3. It is further alleged that each retailer/wholesaler is provided with a retailer card which gives details of sales made by him and as and when purchases are made, the unit salesman will make entries of such purchases. Normally, a TSI is expected to work in the market for 6 hours a day and make about 35 to 40 calls on the retailers and wholesalers. In the stock control statement, the TSI also makes entries regarding his working with the redistribution stockist unit, the number of calls made by him and the value of the sales effected by him while working with the unit in the market. The object of the maintenance of Stock Control Statement, retailer cards, the submission of daily sales report is that it will prevent the TSI from malingering or making in any false reporting as the entries if not instantaneously made in the normal discharge of his work, there will be bound to be some discrepancies which will expose erring TSI of his irregularities in the discharge of his work.
4. It is further alleged that the Area Sales Manager of the appellant/Management found certain discrepancies in the daily sales reports of the appellant and they were not received for certain days in April 1989. When the matter was probed into further, it became evident that the second respondent was not working in the market as reported by him and he was making false reports about his working. The investigation made by the Area Sales Manager revealed that though in his daily sales report for 03.05.1989 the 2nd respondent stated that he worked from 1000 hours to 1400 hours and from 1500 hours to 1700 hours and made 35 calls, he had really worked for about half an hour only making 3 to 4 calls. Further in his daily report for 04.05.1989, the 2nd respondent stated that he worked from 1030 hours to 1330 hours in Othakadai and from 1400 hours to 1800 hours in K.K. Nagar area making a total of 35 calls but he had actually worked only for half a day with the Unit in Othakadai area and had made only 20 calls. He did not work in K.K. Nagar area at all on 04.05.1989. The 2nd respondent did not submit his daily reports for 05.05.1989 and 06.05.1989. In his stock control statement dated 20.05.1989, he showed that he made a total of 146 calls on 24.04.1989, 03.05.1989, 04.05.1989, 05.05.1989 and 06.05.1989. When the redistribution stockist Mr. Rajan of M/s. Visalakshi Syndicate was questioned, it was gathered that on 05.05.1989, the 2nd respondent worked with the R.S. Unit till 1400 hours and on 06.05.1989 he did not work in the market at all. It was also reported that on 03.05.1989, 04.05.1989 and 05.05.1989 while leaving the market in the middle, the 2nd respondent took away the retailer cards to fill them subsequently in order to make it appear that he had actually worked in the market.

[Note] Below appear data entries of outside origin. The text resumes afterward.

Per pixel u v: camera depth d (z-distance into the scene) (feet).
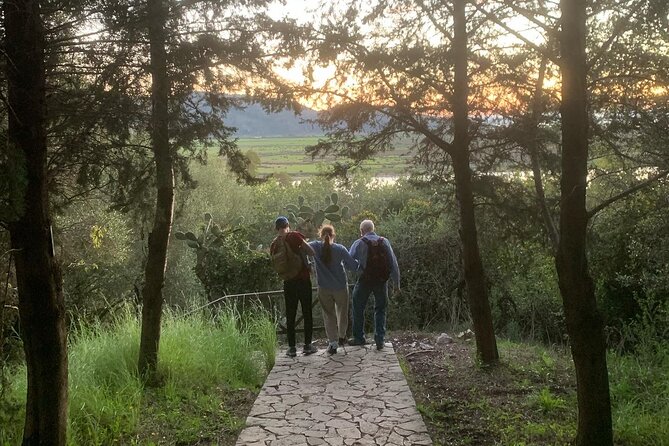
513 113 20.22
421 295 37.04
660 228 25.21
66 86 13.03
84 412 15.72
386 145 21.88
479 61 19.92
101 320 32.09
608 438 13.43
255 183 16.79
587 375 13.41
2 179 9.85
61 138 13.05
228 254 36.88
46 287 11.54
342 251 25.31
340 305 25.70
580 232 13.08
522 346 26.99
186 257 46.50
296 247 24.76
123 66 13.28
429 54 19.74
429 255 37.24
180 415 17.30
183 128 15.16
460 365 22.77
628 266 30.89
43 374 11.69
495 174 22.00
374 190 52.65
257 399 19.11
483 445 15.15
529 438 15.15
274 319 30.22
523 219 21.66
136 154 15.70
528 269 30.60
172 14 13.42
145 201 18.79
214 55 14.49
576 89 12.78
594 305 13.28
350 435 15.97
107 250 36.88
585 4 13.07
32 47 11.03
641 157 18.03
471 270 22.21
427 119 21.80
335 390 19.97
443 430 16.29
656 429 14.99
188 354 20.92
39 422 11.76
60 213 14.89
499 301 34.94
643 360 21.70
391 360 23.82
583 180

5. The appellant/Management also came to know that on 19.04.1989 and 24.06.1989, the 2nd respondent borrowed a sum of Rs. 1000/- and Rs. 2000/- respectively from Mr. Rajan of Visalakshi Syndicates. On 03.05.1989 he gave a personal cheque for Rs. 3,500/- in favour of Visalakshi Syndicate and took Rs. 500/- on 04.05.1989. On 06.05.1989, the 2nd respondent approached Mr. Rajan of Visalakshi Syndicate for a loan of Rs. 2,000/- which he repaid on 23.05.1989 by handing over a cheque which he collected from one Mr. Srinivasan.
6. On the basis of the above investigation, a show cause notice dated 15.06.1989 was issued to the 2nd respondent calling upon him to explain the allegations and he gave his explanation dated 25.06.1989. While considering the explanation, it was discovered that in the daily reports in respect of 13.03.1989 he claimed that he worked in Rajapalayam from 1100 to 1300 hours and from 1300 to 1830 hours and made 32 calls. The 2nd respondent did not submit his daily reports in respect of his work on 03.04.1989 and 04.04.1989.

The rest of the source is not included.